Material provided:
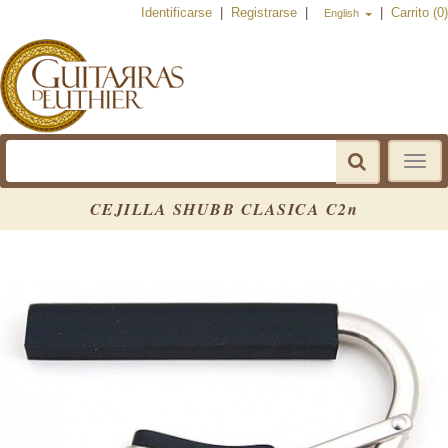
Identificarse
|
Registrarse
|
|
Carrito (0)
English
Toggle
navigat
CEJILLA SHUBB CLASICA C2n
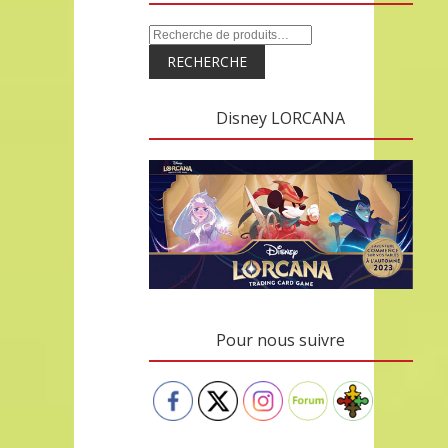
RECHERCHE
Disney LORCANA
Pour nous suivre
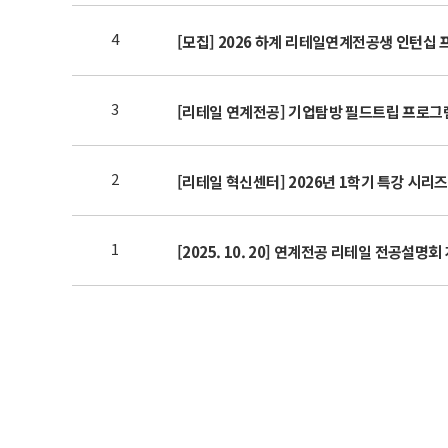
4
[모집] 2026 하계 리테일연계전공생 인턴십
3
[리테일 연계전공] 기업탐방 필드트립 프로그램 안
2
[리테일 혁신센터] 2026년 1학기 특강 시리즈
1
[2025. 10. 20] 연계전공 리테일 전공설명회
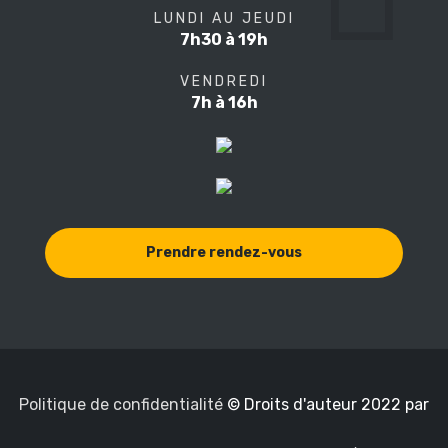
LUNDI AU JEUDI
7h30 à 19h
VENDREDI
7h à 16h
Prendre rendez-vous
Politique de confidentialité
© Droits d'auteur 2022 par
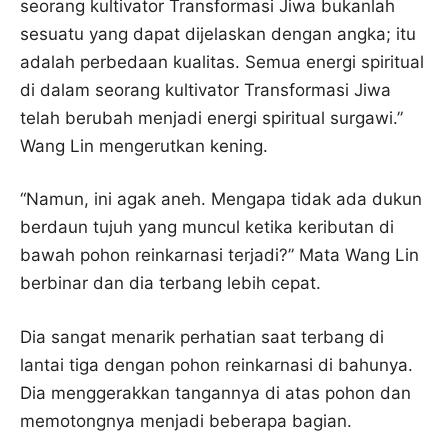
seorang kultivator Transformasi Jiwa bukanlah
sesuatu yang dapat dijelaskan dengan angka; itu
adalah perbedaan kualitas. Semua energi spiritual
di dalam seorang kultivator Transformasi Jiwa
telah berubah menjadi energi spiritual surgawi.”
Wang Lin mengerutkan kening.
“Namun, ini agak aneh. Mengapa tidak ada dukun
berdaun tujuh yang muncul ketika keributan di
bawah pohon reinkarnasi terjadi?” Mata Wang Lin
berbinar dan dia terbang lebih cepat.
Dia sangat menarik perhatian saat terbang di
lantai tiga dengan pohon reinkarnasi di bahunya.
Dia menggerakkan tangannya di atas pohon dan
memotongnya menjadi beberapa bagian.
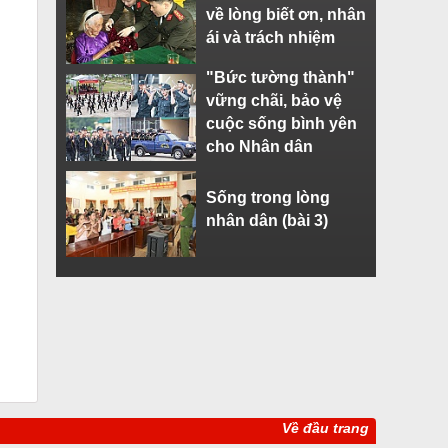
về lòng biết ơn, nhân
ái và trách nhiệm
"Bức tường thành"
vững chãi, bảo vệ
cuộc sống bình yên
cho Nhân dân
Sống trong lòng
nhân dân (bài 3)
Về đầu trang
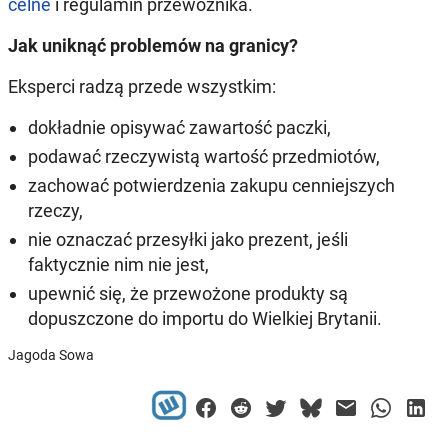
celne
i regulamin przewoźnika.
Jak uniknąć problemów na granicy?
Eksperci radzą przede wszystkim:
dokładnie opisywać zawartość paczki,
podawać rzeczywistą wartość przedmiotów,
zachować potwierdzenia zakupu cenniejszych
rzeczy,
nie oznaczać przesyłki jako prezent, jeśli
faktycznie nim nie jest,
upewnić się, że przewożone produkty są
dopuszczone do importu do Wielkiej Brytanii.
Jagoda Sowa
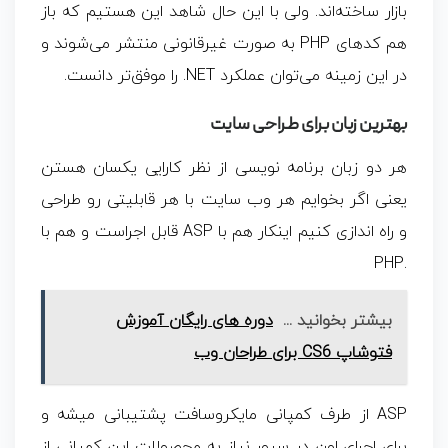
بازار ساخته‌اند. ولی با این حال شاهد این هستیم که باز
هم کدهای PHP به صورت غیرقانونی منتشر می‌شوند و
در این زمینه می‌توان عملکرد NET. را موفق‌تر دانست.
بهترین زبان برای طراحی سایت
هر دو زبان برنامه نویسی از نظر کارایی یکسان هستن
یعنی اگر بخوایم هر وب سایت با هر قابلیتی رو طراحی
و راه اندازی کنیم اینکار هم با ASP قابل اجراست و هم با
.PHP
بیشتر بخوانید ...
دوره های رایگان آموزش
فتوشاپ CS6 برای طراحان وب
ASP از طرف کمپانی مایکروسافت پشتیبانی میشه و
برای اجرای اون در سرور نیاز به محصولات این کمپانی از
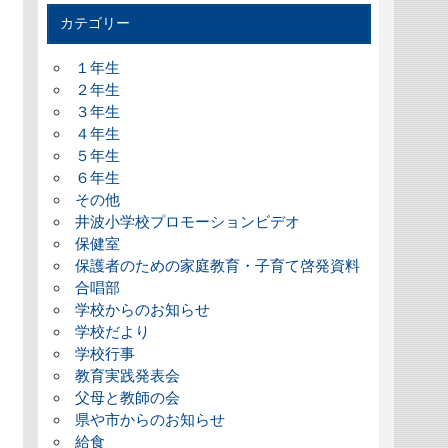
カテゴリー
１年生
２年生
３年生
４年生
５年生
６年生
その他
井波小学校プロモーションビデオ
保健室
保護者のための家庭教育・子育て啓発資料
合唱部
学校からのお知らせ
学校だより
学校行事
教育実践発表会
父母と教師の会
県や市からのお知らせ
給食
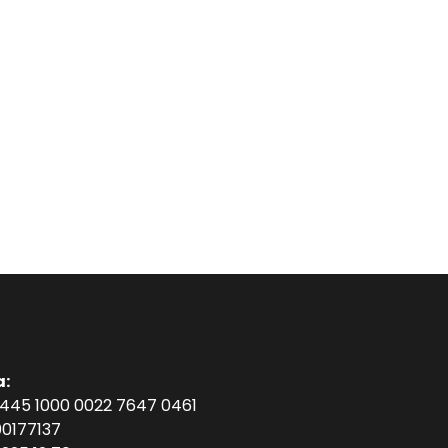
a:
1445 1000 0022 7647 0461
0177137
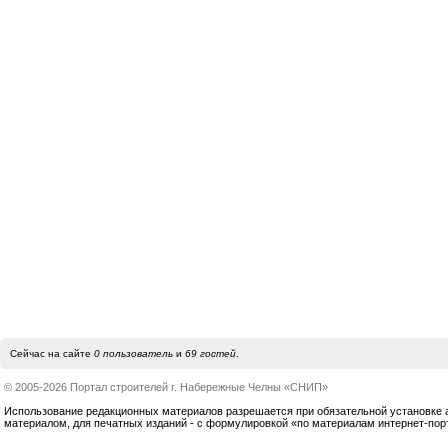
Сейчас на сайте
0 пользователь
и
69 гостей
.
© 2005-2026 Портал строителей г. Набережные Челны «СНИП»
Использование редакционных материалов разрешается при обязательной установке акт
материалом, для печатных изданий - с формулировкой «по материалам интернет-по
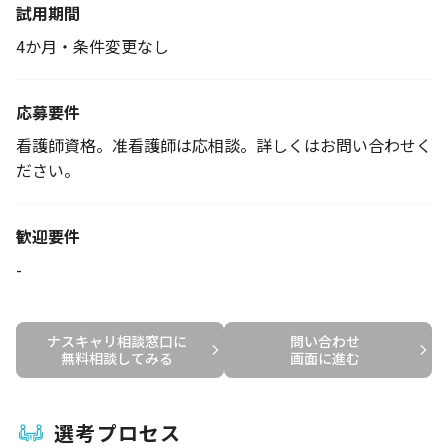
試用期間
4か月・条件変更なし
応募要件
看護師資格。准看護師は応相談。詳しくはお問い合わせく
ださい。
歓迎要件
-
ナスキャリ相談窓口に

問い合わせ

無料相談してみる
画面に進む
選考プロセス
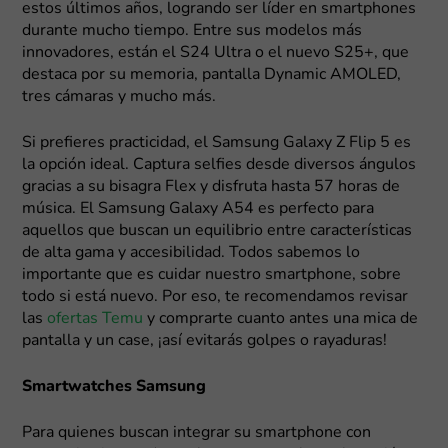
estos últimos años, logrando ser líder en smartphones
durante mucho tiempo. Entre sus modelos más
innovadores, están el S24 Ultra o el nuevo S25+, que
destaca por su memoria, pantalla Dynamic AMOLED,
tres cámaras y mucho más.
Si prefieres practicidad, el Samsung Galaxy Z Flip 5 es
la opción ideal. Captura selfies desde diversos ángulos
gracias a su bisagra Flex y disfruta hasta 57 horas de
música. El Samsung Galaxy A54 es perfecto para
aquellos que buscan un equilibrio entre características
de alta gama y accesibilidad. Todos sabemos lo
importante que es cuidar nuestro smartphone, sobre
todo si está nuevo. Por eso, te recomendamos revisar
las
ofertas Temu
y comprarte cuanto antes una mica de
pantalla y un case, ¡así evitarás golpes o rayaduras!
Smartwatches Samsung
Para quienes buscan integrar su smartphone con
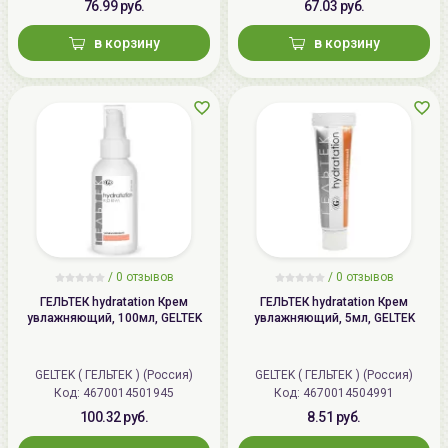
76.99 руб.
67.03 руб.
в корзину
в корзину
/
0 отзывов
/
0 отзывов
ГЕЛЬТЕК hydratation Крем
ГЕЛЬТЕК hydratation Крем
увлажняющий, 100мл, GELTEK
увлажняющий, 5мл, GELTEK
GELTEK ( ГЕЛЬТЕК ) (Россия)
GELTEK ( ГЕЛЬТЕК ) (Россия)
Код: 4670014501945
Код: 4670014504991
100.32 руб.
8.51 руб.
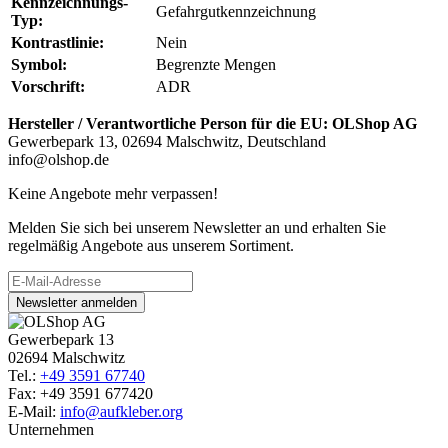
Kennzeichnungs-
Gefahrgutkennzeichnung
Typ:
Kontrastlinie:
Nein
Symbol:
Begrenzte Mengen
Vorschrift:
ADR
Hersteller / Verantwortliche Person für die EU:
OLShop AG
Gewerbepark 13, 02694 Malschwitz, Deutschland
info@olshop.de
Keine Angebote mehr verpassen!
Melden Sie sich bei unserem Newsletter an und erhalten Sie
regelmäßig Angebote aus unserem Sortiment.
Newsletter anmelden
Gewerbepark 13
02694 Malschwitz
Tel.:
+49 3591 67740
Fax: +49 3591 677420
E-Mail:
info@aufkleber.org
Unternehmen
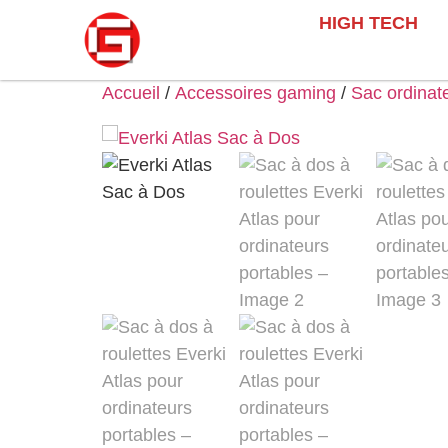
HIGH TECH
Accueil
/
Accessoires gaming
/
Sac ordinat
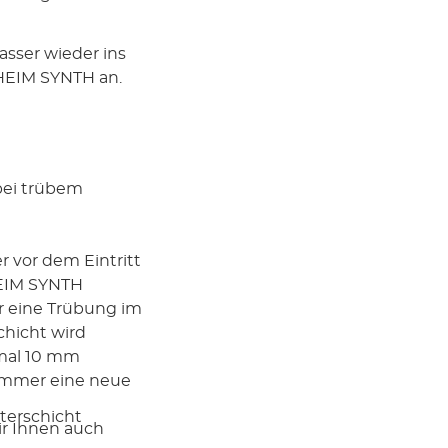
asser wieder ins
 EHEIM SYNTH an.
 bei trübem
r vor dem Eintritt
HEIM SYNTH
ür eine Trübung im
chicht wird
mal 10 mm
immer eine neue
lterschicht
ir Ihnen auch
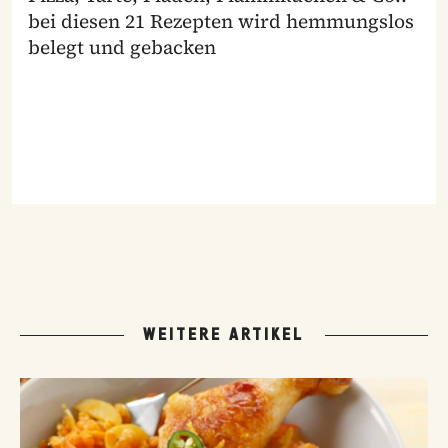
bei diesen 21 Rezepten wird hemmungslos
belegt und gebacken
WEITERE ARTIKEL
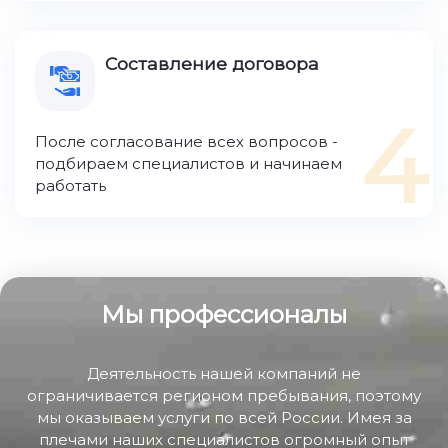
Составление договора
4
После согласование всех вопросов -
подбираем специалистов и начинаем
работать
Мы профессионалы
Деятельность нашей компаний не
ограничивается регионом пребывания, поэтому
мы оказываем услуги по всей России. Имея за
плечами наших специалистов огромный опыт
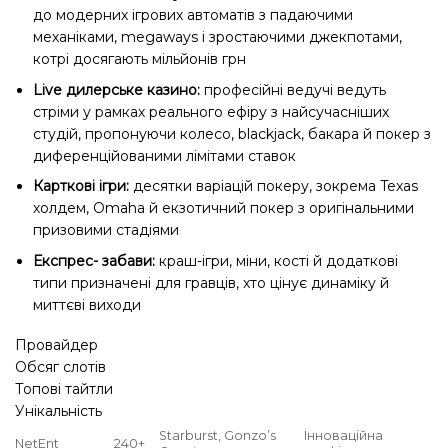
до модерних ігрових автоматів з падаючими
механіками, megaways і зростаючими джекпотами,
котрі досягають мільйонів грн
Live дилерське казино:
професійні ведучі ведуть
стріми у рамках реального ефіру з найсучасніших
студій, пропонуючи колесо, blackjack, бакара й покер з
диференційованими лімітами ставок
Карткові ігри:
десятки варіацій покеру, зокрема Texas
холдем, Omaha й екзотичний покер з оригінальними
призовими стадіями
Експрес- забави:
краш-ігри, міни, кості й додаткові
типи призначені для гравців, хто цінує динаміку й
миттєві виходи
Провайдер
Обсяг слотів
Топові тайтли
Унікальність
Starburst, Gonzo’s
Інноваційна
NetEnt
240+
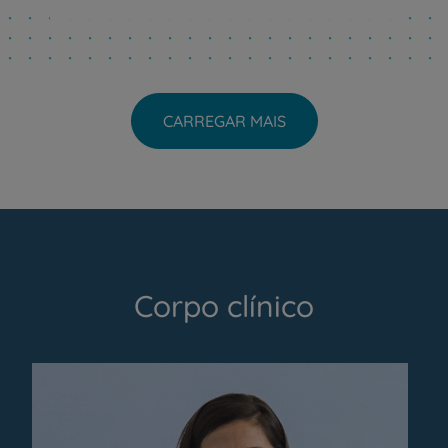
CARREGAR MAIS
Corpo clínico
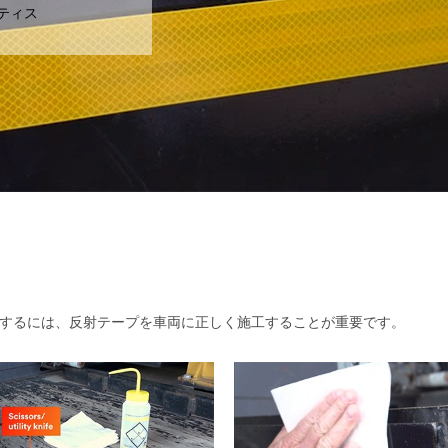
ティス
するには、反射テープを車両に正しく施工することが重要です。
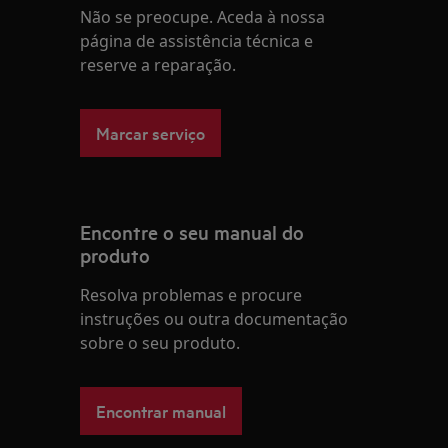
Não se preocupe. Aceda à nossa
página de assistência técnica e
reserve a reparação.
Marcar serviço
Encontre o seu manual do
produto
Resolva problemas e procure
instruções ou outra documentação
sobre o seu produto.
Encontrar manual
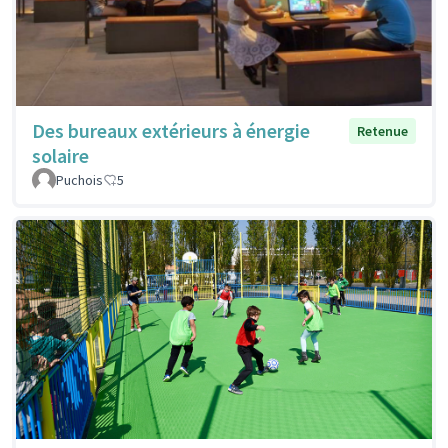
Des bureaux extérieurs à énergie
Retenue
solaire
Puchois
5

What is needed: Update the listing by replacing "pohon reinkarnasi" with "pohon kehidupan" wherever it occurs, and leave every other line unchanged. Reproduce only the text and omit the pictures.

Expected answer:
Identificarse
|
Registrarse
|
|
Carrito (0)
English
Toggle
navigat
CEJILLA SHUBB CLASICA C2n
RECHERCHE
Disney LORCANA
Pour nous suivre
4
[모집] 2026 하계 리테일연계전공생 인턴십
3
[리테일 연계전공] 기업탐방 필드트립 프로그램 안
2
[리테일 혁신센터] 2026년 1학기 특강 시리즈
1
[2025. 10. 20] 연계전공 리테일 전공설명회
LUNDI AU JEUDI
7h30 à 19h
VENDREDI
7h à 16h
Prendre rendez-vous
Politique de confidentialité
© Droits d'auteur 2022 par
seorang kultivator Transformasi Jiwa bukanlah
sesuatu yang dapat dijelaskan dengan angka; itu
adalah perbedaan kualitas. Semua energi spiritual
di dalam seorang kultivator Transformasi Jiwa
telah berubah menjadi energi spiritual surgawi.”
Wang Lin mengerutkan kening.
“Namun, ini agak aneh. Mengapa tidak ada dukun
berdaun tujuh yang muncul ketika keributan di
bawah pohon kehidupan terjadi?” Mata Wang Lin
berbinar dan dia terbang lebih cepat.
Dia sangat menarik perhatian saat terbang di
lantai tiga dengan pohon kehidupan di bahunya.
Dia menggerakkan tangannya di atas pohon dan
memotongnya menjadi beberapa bagian.
về lòng biết ơn, nhân
ái và trách nhiệm
"Bức tường thành"
vững chãi, bảo vệ
cuộc sống bình yên
cho Nhân dân
Sống trong lòng
nhân dân (bài 3)
Về đầu trang
celne
i regulamin przewoźnika.
Jak uniknąć problemów na granicy?
Eksperci radzą przede wszystkim:
dokładnie opisywać zawartość paczki,
podawać rzeczywistą wartość przedmiotów,
zachować potwierdzenia zakupu cenniejszych
rzeczy,
nie oznaczać przesyłki jako prezent, jeśli
faktycznie nim nie jest,
upewnić się, że przewożone produkty są
dopuszczone do importu do Wielkiej Brytanii.
Jagoda Sowa
بازار ساخته‌اند. ولی با این حال شاهد این هستیم که باز
هم کدهای PHP به صورت غیرقانونی منتشر می‌شوند و
در این زمینه می‌توان عملکرد NET. را موفق‌تر دانست.
بهترین زبان برای طراحی سایت
هر دو زبان برنامه نویسی از نظر کارایی یکسان هستن
یعنی اگر بخوایم هر وب سایت با هر قابلیتی رو طراحی
و راه اندازی کنیم اینکار هم با ASP قابل اجراست و هم با
.PHP
بیشتر بخوانید ...
دوره های رایگان آموزش
فتوشاپ CS6 برای طراحان وب
ASP از طرف کمپانی مایکروسافت پشتیبانی میشه و
برای اجرای اون در سرور نیاز به محصولات این کمپانی از
カテゴリー
１年生
２年生
３年生
４年生
５年生
６年生
その他
井波小学校プロモーションビデオ
保健室
保護者のための家庭教育・子育て啓発資料
合唱部
学校からのお知らせ
学校だより
学校行事
教育実践発表会
父母と教師の会
県や市からのお知らせ
給食
a:
1445 1000 0022 7647 0461
0177137
Сейчас на сайте
0 пользователь
и
69 гостей
.
© 2005-2026 Портал строителей г. Набережные Челны «СНИП»
Использование редакционных материалов разрешается при обязательной установке акт
материалом, для печатных изданий - с формулировкой «по материалам интернет-по
試用期間
4か月・条件変更なし
応募要件
看護師資格。准看護師は応相談。詳しくはお問い合わせく
ださい。
歓迎要件
-
ナスキャリ相談窓口に

問い合わせ

無料相談してみる
画面に進む
選考プロセス
estos últimos años, logrando ser líder en smartphones
durante mucho tiempo. Entre sus modelos más
innovadores, están el S24 Ultra o el nuevo S25+, que
destaca por su memoria, pantalla Dynamic AMOLED,
tres cámaras y mucho más.
Si prefieres practicidad, el Samsung Galaxy Z Flip 5 es
la opción ideal. Captura selfies desde diversos ángulos
gracias a su bisagra Flex y disfruta hasta 57 horas de
música. El Samsung Galaxy A54 es perfecto para
aquellos que buscan un equilibrio entre características
de alta gama y accesibilidad. Todos sabemos lo
importante que es cuidar nuestro smartphone, sobre
todo si está nuevo. Por eso, te recomendamos revisar
las
ofertas Temu
y comprarte cuanto antes una mica de
pantalla y un case, ¡así evitarás golpes o rayaduras!
Smartwatches Samsung
Para quienes buscan integrar su smartphone con
76.99 руб.
67.03 руб.
в корзину
в корзину
/
0 отзывов
/
0 отзывов
ГЕЛЬТЕК hydratation Крем
ГЕЛЬТЕК hydratation Крем
увлажняющий, 100мл, GELTEK
увлажняющий, 5мл, GELTEK
GELTEK ( ГЕЛЬТЕК ) (Россия)
GELTEK ( ГЕЛЬТЕК ) (Россия)
Код: 4670014501945
Код: 4670014504991
100.32 руб.
8.51 руб.
Kennzeichnungs-
Gefahrgutkennzeichnung
Typ:
Kontrastlinie:
Nein
Symbol:
Begrenzte Mengen
Vorschrift:
ADR
Hersteller / Verantwortliche Person für die EU:
OLShop AG
Gewerbepark 13, 02694 Malschwitz, Deutschland
info@olshop.de
Keine Angebote mehr verpassen!
Melden Sie sich bei unserem Newsletter an und erhalten Sie
regelmäßig Angebote aus unserem Sortiment.
Newsletter anmelden
Gewerbepark 13
02694 Malschwitz
Tel.:
+49 3591 67740
Fax: +49 3591 677420
E-Mail:
info@aufkleber.org
Unternehmen
HIGH TECH
Accueil
/
Accessoires gaming
/
Sac ordinat
asser wieder ins
 EHEIM SYNTH an.
 bei trübem
r vor dem Eintritt
HEIM SYNTH
ür eine Trübung im
chicht wird
mal 10 mm
immer eine neue
lterschicht
ir Ihnen auch
bei diesen 21 Rezepten wird hemmungslos
belegt und gebacken
WEITERE ARTIKEL
Составление договора
4
После согласование всех вопросов -
подбираем специалистов и начинаем
работать
Мы профессионалы
Деятельность нашей компаний не
ограничивается регионом пребывания, поэтому
мы оказываем услуги по всей России. Имея за
плечами наших специалистов огромный опыт
до модерних ігрових автоматів з падаючими
механіками, megaways і зростаючими джекпотами,
котрі досягають мільйонів грн
Live дилерське казино:
професійні ведучі ведуть
стріми у рамках реального ефіру з найсучасніших
студій, пропонуючи колесо, blackjack, бакара й покер з
диференційованими лімітами ставок
Карткові ігри:
десятки варіацій покеру, зокрема Texas
холдем, Omaha й екзотичний покер з оригінальними
призовими стадіями
Експрес- забави:
краш-ігри, міни, кості й додаткові
типи призначені для гравців, хто цінує динаміку й
миттєві виходи
Провайдер
Обсяг слотів
Топові тайтли
Унікальність
Starburst, Gonzo’s
Інноваційна
NetEnt
240+
CARREGAR MAIS
Corpo clínico
ティス
するには、反射テープを車両に正しく施工することが重要です。
Não se preocupe. Aceda à nossa
página de assistência técnica e
reserve a reparação.
Marcar serviço
Encontre o seu manual do
produto
Resolva problemas e procure
instruções ou outra documentação
sobre o seu produto.
Encontrar manual
Des bureaux extérieurs à énergie
Retenue
solaire
Puchois
5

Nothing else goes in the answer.